Minified JSON responses
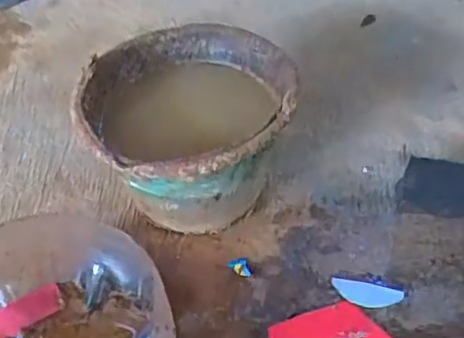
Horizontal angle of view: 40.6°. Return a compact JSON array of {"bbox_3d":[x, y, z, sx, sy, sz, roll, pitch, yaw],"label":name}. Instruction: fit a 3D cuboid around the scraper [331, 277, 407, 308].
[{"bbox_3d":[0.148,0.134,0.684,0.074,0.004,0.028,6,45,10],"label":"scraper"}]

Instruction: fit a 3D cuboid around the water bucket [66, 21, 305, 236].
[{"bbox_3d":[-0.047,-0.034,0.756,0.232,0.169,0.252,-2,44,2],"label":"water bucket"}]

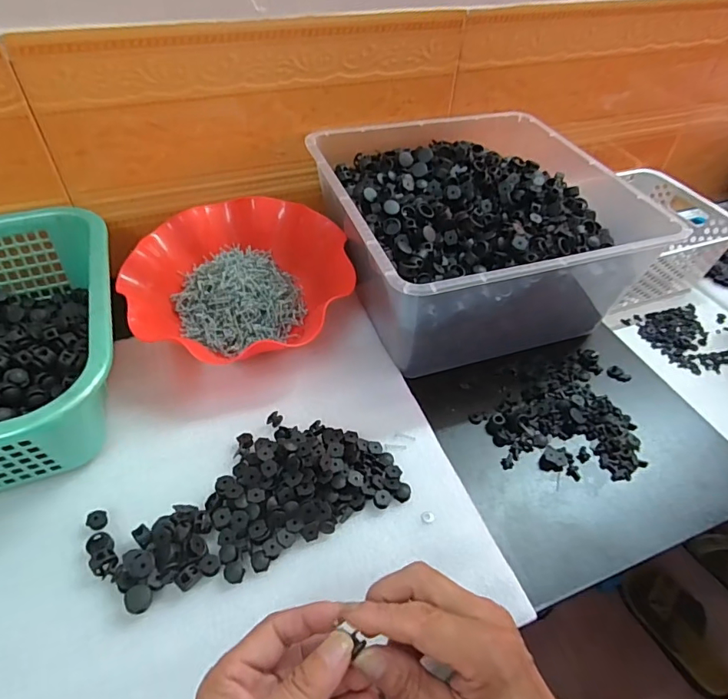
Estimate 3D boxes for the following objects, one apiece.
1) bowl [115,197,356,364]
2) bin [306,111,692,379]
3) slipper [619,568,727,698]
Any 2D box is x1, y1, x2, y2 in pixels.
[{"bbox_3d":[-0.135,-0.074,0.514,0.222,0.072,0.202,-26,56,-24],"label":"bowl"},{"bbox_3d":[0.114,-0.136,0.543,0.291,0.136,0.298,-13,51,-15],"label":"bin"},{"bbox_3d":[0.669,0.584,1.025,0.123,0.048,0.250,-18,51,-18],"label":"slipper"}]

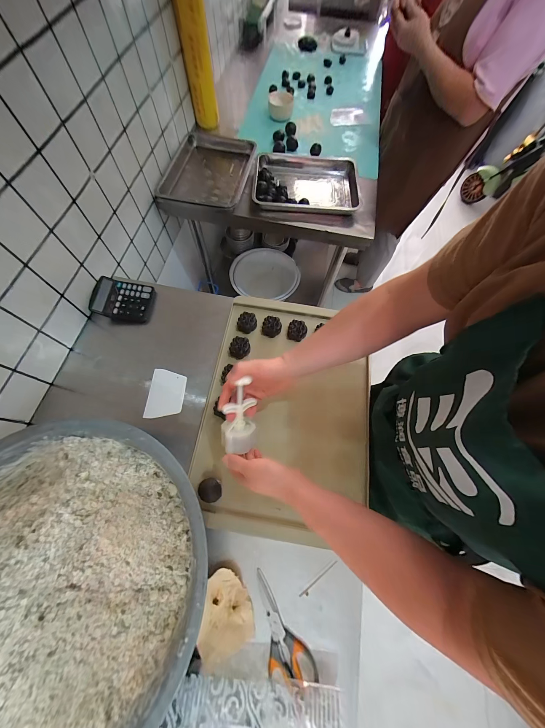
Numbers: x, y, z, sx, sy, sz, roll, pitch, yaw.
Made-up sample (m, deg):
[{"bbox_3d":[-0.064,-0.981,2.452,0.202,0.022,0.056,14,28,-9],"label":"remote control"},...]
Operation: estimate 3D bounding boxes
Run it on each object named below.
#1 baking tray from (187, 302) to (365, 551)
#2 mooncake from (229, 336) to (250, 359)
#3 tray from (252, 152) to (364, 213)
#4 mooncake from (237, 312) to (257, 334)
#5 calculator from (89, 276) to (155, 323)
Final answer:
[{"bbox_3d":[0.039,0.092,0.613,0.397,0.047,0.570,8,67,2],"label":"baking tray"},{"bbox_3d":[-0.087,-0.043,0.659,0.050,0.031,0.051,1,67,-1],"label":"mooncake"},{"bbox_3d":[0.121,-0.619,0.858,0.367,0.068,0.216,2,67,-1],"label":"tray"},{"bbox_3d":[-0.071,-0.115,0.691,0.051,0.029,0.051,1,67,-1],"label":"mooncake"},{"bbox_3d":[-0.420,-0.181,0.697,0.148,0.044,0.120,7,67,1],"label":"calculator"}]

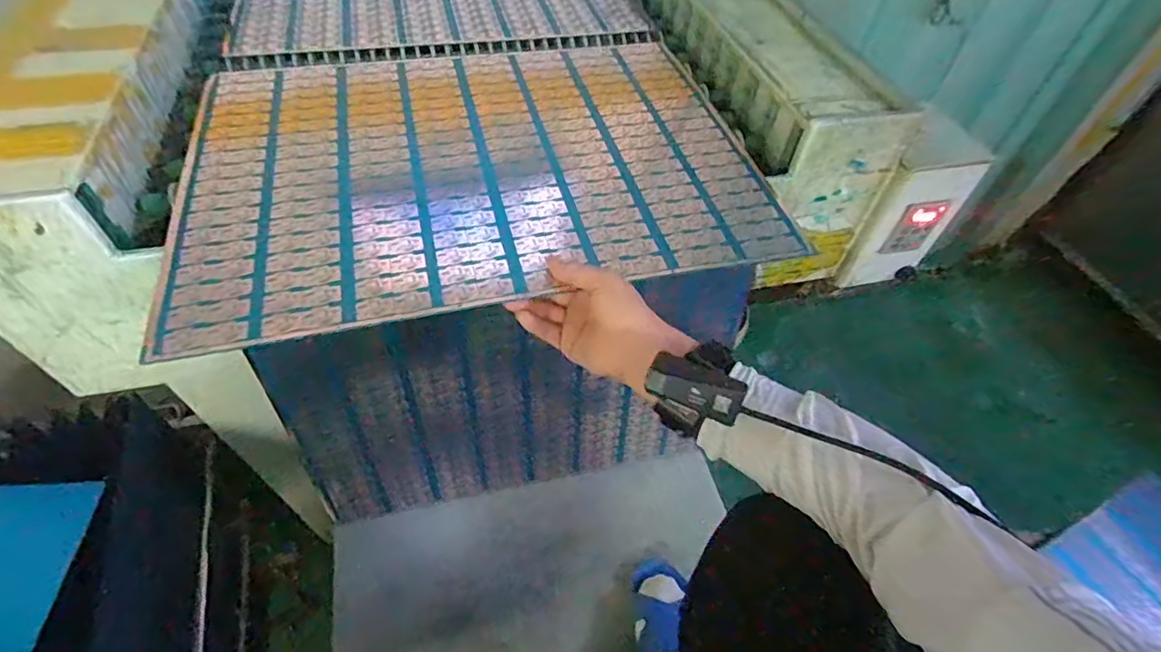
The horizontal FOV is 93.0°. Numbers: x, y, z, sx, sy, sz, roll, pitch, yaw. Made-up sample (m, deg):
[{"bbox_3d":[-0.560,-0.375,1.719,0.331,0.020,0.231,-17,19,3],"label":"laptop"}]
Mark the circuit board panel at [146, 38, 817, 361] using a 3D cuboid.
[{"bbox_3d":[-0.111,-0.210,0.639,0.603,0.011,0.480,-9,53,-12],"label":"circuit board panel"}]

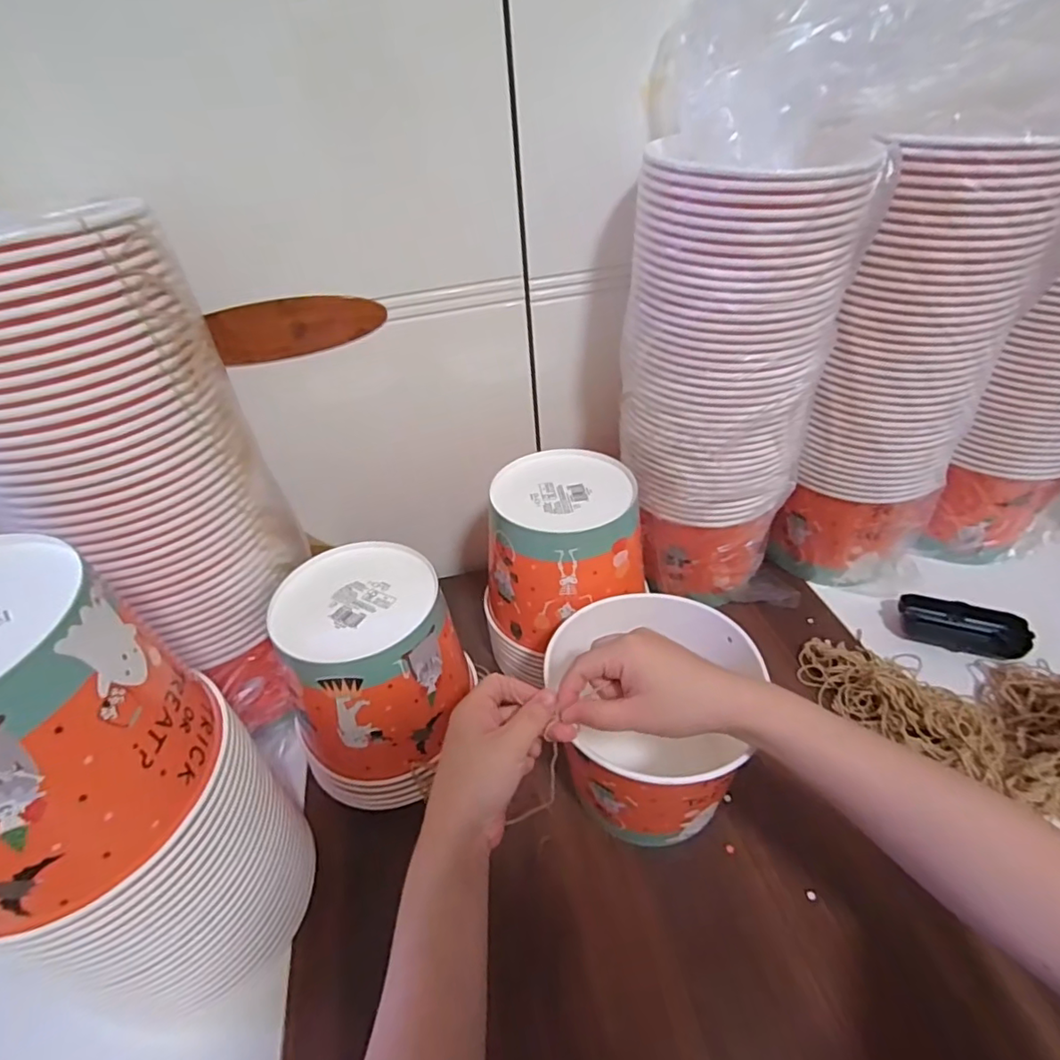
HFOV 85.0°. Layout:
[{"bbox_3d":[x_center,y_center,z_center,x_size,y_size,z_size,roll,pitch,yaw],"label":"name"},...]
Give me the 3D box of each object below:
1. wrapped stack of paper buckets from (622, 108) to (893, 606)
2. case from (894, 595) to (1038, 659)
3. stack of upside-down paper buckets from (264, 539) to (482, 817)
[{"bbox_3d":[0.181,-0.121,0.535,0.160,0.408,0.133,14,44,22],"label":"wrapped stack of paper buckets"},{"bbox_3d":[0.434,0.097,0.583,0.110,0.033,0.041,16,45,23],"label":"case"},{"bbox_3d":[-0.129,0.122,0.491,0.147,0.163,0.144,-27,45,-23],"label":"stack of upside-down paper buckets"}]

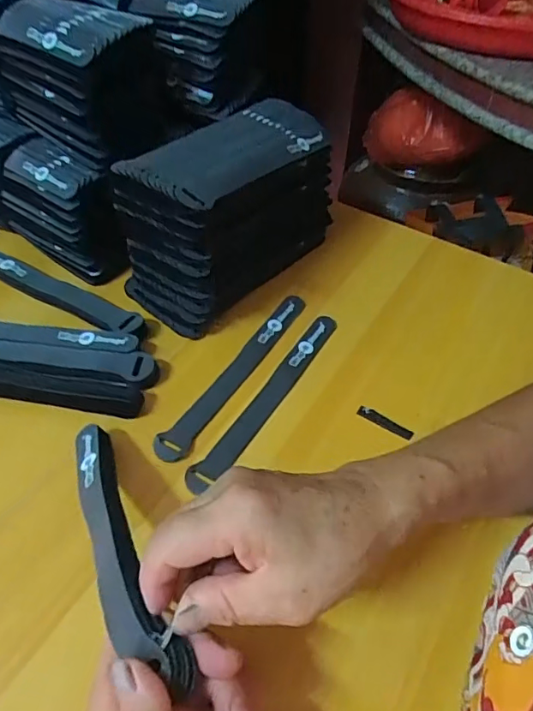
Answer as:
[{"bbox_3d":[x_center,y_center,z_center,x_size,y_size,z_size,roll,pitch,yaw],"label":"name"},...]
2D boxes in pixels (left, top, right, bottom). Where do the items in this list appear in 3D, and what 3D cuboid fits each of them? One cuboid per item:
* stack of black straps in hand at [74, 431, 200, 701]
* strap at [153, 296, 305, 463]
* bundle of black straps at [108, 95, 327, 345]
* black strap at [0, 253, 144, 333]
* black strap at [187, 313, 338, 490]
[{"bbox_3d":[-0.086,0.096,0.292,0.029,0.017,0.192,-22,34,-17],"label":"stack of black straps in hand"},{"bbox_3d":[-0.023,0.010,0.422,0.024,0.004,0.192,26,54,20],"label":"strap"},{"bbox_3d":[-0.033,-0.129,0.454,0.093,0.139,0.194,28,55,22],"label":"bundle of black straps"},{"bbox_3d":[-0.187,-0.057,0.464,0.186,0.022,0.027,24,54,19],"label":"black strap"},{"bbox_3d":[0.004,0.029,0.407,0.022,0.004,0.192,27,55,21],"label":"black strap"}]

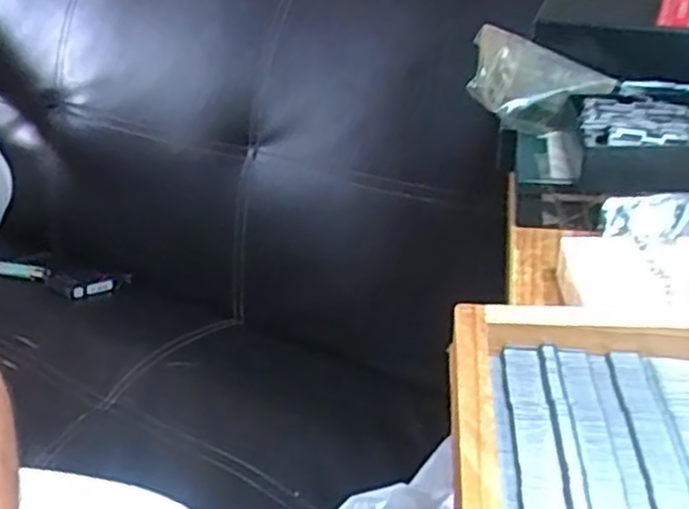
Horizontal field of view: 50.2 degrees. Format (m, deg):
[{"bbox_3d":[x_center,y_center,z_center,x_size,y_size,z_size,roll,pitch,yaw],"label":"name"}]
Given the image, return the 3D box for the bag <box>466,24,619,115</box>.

### AIM OF THE EXERCISE
Using the entries above, return each line in which the word "sample" occurs.

### EXPECTED ANSWER
Made-up sample (m, deg):
The horizontal FOV is 93.0°. Numbers: x, y, z, sx, sy, sz, roll, pitch, yaw. Made-up sample (m, deg):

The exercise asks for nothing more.